EXCERPTED RECORDS:
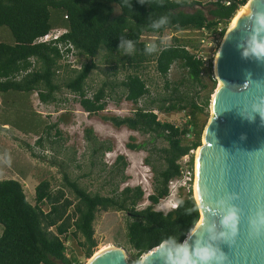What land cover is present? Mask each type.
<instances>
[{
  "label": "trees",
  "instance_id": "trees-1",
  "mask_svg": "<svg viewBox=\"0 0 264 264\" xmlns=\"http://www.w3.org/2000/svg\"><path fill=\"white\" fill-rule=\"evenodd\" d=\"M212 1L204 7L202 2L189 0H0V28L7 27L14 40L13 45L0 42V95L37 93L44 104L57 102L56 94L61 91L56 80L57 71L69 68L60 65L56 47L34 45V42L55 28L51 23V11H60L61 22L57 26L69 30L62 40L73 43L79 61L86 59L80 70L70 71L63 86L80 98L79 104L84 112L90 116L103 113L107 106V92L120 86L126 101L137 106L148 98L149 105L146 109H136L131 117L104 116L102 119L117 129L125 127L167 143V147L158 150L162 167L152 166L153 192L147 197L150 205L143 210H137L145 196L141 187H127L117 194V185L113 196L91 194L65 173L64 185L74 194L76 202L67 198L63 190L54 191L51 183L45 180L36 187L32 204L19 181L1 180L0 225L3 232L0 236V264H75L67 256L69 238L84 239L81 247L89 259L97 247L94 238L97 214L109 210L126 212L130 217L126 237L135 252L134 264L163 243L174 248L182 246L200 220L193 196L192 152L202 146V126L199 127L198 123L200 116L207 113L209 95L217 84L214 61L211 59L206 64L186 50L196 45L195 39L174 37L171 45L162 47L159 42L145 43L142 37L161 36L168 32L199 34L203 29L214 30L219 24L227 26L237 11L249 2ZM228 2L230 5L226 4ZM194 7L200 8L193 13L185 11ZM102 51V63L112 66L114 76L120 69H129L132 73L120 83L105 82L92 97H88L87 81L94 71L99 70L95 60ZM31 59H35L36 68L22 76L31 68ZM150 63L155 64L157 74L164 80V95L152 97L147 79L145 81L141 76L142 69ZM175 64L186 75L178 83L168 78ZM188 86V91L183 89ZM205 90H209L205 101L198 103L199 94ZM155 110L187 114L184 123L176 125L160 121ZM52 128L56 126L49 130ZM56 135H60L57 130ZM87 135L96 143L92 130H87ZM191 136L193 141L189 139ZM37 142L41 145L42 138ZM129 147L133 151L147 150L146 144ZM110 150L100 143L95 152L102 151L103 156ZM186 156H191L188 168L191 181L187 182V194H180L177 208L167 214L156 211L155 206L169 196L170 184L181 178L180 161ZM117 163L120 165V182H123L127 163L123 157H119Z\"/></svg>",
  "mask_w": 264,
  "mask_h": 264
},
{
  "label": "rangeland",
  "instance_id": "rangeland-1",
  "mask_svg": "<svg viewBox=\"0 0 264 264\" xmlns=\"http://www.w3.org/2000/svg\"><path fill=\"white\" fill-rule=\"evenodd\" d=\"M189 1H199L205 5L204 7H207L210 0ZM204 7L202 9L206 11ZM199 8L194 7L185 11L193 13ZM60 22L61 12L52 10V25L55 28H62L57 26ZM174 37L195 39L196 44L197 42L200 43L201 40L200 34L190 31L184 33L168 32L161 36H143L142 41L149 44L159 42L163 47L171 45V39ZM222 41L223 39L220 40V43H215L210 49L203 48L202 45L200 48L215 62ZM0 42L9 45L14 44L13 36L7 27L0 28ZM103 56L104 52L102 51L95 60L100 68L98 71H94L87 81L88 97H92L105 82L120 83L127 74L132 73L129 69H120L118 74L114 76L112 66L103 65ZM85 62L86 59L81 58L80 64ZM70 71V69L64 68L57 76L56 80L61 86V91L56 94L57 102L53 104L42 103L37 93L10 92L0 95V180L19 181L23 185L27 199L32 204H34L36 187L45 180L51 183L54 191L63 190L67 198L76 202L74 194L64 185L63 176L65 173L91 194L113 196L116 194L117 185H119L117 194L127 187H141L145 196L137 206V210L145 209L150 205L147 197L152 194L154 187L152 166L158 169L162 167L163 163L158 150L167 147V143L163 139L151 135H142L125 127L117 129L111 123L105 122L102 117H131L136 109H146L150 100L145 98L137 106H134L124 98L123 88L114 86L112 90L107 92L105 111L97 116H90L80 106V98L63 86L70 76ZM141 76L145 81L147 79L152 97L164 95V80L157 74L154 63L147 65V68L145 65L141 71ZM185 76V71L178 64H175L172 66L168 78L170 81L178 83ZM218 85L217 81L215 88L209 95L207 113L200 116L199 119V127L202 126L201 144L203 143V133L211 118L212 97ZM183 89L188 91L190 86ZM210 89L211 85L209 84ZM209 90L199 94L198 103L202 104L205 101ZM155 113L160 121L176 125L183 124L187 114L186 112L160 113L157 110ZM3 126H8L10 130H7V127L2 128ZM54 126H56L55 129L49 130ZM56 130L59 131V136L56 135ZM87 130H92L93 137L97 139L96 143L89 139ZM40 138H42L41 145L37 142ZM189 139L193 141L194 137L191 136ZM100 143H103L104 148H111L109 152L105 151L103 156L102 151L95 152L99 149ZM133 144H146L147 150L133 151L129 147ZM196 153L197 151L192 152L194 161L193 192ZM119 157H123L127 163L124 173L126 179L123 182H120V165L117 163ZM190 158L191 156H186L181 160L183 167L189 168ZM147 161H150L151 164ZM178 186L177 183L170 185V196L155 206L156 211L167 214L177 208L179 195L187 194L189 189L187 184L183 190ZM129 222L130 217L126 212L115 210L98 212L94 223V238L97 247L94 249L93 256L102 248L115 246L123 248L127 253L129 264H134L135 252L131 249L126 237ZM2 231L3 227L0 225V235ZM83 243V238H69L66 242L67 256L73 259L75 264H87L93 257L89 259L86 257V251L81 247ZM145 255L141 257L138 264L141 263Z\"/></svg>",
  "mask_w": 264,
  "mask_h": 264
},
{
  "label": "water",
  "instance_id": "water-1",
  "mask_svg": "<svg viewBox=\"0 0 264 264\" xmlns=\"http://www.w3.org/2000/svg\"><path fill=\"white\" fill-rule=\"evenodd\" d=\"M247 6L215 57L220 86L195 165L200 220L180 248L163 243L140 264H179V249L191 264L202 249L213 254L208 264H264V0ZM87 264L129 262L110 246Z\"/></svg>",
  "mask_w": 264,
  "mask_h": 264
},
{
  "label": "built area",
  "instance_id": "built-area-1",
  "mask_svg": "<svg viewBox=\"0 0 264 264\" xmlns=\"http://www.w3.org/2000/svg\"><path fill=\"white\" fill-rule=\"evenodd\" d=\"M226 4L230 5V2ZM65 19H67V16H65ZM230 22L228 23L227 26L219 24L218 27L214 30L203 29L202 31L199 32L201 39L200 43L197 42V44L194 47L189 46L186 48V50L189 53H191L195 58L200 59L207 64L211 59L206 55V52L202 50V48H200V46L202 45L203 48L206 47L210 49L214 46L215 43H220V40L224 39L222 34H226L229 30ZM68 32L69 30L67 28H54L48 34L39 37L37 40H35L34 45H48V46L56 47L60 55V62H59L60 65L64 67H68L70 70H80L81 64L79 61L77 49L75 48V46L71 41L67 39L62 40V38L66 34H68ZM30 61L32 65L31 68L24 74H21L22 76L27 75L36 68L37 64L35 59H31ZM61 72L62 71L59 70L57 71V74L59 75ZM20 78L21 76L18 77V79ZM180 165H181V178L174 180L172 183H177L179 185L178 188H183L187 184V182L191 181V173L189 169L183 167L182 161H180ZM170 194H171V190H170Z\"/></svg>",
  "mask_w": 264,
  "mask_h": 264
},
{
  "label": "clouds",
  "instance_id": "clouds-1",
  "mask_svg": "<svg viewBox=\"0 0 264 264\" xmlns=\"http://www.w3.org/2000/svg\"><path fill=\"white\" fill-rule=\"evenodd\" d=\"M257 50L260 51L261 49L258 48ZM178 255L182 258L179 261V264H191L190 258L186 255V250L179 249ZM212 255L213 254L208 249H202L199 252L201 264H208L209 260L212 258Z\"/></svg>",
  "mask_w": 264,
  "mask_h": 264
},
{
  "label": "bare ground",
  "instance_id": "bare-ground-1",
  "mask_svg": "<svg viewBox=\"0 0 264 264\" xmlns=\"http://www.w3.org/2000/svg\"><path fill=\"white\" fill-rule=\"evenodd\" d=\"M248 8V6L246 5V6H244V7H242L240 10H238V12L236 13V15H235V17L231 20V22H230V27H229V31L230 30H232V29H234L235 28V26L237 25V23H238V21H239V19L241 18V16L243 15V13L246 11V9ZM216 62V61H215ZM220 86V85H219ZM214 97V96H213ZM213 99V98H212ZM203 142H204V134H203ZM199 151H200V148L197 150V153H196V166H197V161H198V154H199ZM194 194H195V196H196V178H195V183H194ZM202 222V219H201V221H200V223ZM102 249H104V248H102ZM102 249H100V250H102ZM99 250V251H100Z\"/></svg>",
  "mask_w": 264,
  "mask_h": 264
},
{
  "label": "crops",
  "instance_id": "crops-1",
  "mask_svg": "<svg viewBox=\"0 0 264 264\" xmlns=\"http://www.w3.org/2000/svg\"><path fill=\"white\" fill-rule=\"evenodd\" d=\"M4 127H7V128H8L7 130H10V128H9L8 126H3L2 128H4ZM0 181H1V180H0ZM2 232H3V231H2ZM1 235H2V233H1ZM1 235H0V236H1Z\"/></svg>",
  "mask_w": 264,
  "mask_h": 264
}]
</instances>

...

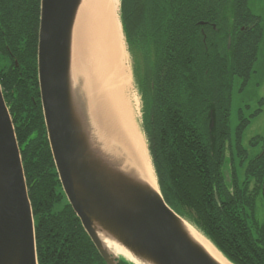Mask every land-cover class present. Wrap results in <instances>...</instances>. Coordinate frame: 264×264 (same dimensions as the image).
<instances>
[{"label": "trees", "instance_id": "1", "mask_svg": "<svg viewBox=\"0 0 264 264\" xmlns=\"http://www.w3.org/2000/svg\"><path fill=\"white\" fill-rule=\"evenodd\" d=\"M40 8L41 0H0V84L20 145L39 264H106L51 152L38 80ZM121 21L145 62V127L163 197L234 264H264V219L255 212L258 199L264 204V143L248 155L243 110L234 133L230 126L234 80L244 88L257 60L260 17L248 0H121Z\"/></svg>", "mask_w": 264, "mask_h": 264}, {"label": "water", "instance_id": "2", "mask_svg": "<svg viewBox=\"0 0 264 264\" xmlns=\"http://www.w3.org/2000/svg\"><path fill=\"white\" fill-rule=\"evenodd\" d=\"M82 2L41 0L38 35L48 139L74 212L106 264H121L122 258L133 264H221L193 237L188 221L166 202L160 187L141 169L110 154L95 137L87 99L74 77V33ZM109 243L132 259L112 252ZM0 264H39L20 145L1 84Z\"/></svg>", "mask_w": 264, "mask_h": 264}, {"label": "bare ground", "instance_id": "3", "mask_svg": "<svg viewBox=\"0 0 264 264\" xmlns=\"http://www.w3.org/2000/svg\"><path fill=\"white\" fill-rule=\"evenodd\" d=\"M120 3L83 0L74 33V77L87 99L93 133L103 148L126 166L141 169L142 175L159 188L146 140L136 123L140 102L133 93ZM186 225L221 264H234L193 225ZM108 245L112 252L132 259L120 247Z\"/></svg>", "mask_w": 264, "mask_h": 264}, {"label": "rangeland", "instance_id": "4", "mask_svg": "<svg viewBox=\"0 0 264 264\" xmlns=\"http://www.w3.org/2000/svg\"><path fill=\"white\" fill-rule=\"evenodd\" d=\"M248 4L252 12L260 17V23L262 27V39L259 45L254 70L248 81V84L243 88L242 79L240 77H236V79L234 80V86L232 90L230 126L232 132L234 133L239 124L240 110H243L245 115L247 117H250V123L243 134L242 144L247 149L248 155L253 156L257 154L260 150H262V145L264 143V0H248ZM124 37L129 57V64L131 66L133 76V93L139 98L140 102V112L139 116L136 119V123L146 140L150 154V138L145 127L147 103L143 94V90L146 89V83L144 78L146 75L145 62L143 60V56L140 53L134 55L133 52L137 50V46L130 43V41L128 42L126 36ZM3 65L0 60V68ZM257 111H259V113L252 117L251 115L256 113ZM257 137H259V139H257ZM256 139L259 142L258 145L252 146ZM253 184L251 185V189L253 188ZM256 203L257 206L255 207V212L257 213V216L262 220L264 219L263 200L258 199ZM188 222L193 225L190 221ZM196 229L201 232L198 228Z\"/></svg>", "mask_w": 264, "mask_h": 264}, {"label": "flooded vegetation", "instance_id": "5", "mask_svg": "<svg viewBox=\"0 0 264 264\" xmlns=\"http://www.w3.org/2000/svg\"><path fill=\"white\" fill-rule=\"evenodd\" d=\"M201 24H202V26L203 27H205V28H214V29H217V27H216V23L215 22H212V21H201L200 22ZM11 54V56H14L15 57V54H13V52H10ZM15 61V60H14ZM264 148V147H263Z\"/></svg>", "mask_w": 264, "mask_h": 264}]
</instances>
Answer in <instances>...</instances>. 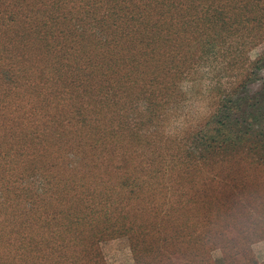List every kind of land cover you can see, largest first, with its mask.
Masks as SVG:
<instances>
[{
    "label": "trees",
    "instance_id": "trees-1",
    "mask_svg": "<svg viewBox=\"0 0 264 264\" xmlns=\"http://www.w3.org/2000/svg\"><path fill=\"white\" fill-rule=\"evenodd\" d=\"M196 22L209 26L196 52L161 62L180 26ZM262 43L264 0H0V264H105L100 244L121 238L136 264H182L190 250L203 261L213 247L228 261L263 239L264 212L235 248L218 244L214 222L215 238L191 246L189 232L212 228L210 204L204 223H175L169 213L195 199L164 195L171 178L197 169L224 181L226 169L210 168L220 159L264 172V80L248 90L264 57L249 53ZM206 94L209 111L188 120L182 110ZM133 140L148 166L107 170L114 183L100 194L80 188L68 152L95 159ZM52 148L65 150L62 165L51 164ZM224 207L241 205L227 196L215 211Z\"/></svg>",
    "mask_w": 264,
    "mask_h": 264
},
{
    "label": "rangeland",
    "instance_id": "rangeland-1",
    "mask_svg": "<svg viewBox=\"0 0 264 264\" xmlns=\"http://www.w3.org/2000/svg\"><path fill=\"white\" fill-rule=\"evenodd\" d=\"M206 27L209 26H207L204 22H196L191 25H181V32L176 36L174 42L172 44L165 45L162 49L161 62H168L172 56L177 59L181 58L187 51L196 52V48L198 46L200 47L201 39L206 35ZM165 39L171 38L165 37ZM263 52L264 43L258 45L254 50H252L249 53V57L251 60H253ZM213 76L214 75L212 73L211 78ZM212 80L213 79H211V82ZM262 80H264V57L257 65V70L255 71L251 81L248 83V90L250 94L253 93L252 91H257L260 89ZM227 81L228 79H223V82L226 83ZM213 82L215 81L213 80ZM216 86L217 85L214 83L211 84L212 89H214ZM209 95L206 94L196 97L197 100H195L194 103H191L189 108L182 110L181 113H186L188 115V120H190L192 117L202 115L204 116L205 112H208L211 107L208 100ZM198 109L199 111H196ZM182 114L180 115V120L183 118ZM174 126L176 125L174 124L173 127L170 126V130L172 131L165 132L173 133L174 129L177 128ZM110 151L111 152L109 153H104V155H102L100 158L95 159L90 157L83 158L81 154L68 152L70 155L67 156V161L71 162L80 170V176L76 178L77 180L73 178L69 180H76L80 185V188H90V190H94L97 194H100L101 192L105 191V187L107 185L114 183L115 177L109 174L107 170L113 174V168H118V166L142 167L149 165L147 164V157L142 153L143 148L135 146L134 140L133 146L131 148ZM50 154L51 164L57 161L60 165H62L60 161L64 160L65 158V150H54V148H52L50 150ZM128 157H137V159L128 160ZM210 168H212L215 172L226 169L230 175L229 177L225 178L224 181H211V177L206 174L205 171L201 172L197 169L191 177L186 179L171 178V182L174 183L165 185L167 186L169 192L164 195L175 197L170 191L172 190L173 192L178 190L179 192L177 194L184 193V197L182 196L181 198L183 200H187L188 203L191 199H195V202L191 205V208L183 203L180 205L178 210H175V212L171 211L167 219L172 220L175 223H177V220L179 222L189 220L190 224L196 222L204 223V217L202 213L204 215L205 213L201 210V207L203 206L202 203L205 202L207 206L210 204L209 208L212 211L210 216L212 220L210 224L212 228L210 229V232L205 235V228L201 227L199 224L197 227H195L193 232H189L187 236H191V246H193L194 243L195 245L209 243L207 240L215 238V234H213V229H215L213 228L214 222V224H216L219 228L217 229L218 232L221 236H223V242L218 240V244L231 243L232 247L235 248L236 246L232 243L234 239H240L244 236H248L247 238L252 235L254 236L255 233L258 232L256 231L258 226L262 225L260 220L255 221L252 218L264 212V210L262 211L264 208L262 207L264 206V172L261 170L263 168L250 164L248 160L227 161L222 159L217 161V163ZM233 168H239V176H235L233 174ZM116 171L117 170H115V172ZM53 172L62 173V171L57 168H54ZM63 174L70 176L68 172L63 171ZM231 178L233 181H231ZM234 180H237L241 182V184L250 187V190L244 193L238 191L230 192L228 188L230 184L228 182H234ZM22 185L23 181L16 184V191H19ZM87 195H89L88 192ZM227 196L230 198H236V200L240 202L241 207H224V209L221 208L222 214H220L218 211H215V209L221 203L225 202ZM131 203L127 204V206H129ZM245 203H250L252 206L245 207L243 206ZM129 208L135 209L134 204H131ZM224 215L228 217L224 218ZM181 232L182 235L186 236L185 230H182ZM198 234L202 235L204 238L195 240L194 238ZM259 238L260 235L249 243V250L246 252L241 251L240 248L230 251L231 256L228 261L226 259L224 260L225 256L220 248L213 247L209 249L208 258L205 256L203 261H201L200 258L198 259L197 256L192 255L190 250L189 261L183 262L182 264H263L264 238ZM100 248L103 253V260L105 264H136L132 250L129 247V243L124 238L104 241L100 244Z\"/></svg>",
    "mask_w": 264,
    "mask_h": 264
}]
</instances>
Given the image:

TASK TO CARRY OUT:
From the records above, pull out every line that contains the string "area" and copy each one whole. Case counts.

TASK RESULT:
  "label": "built area",
  "instance_id": "built-area-1",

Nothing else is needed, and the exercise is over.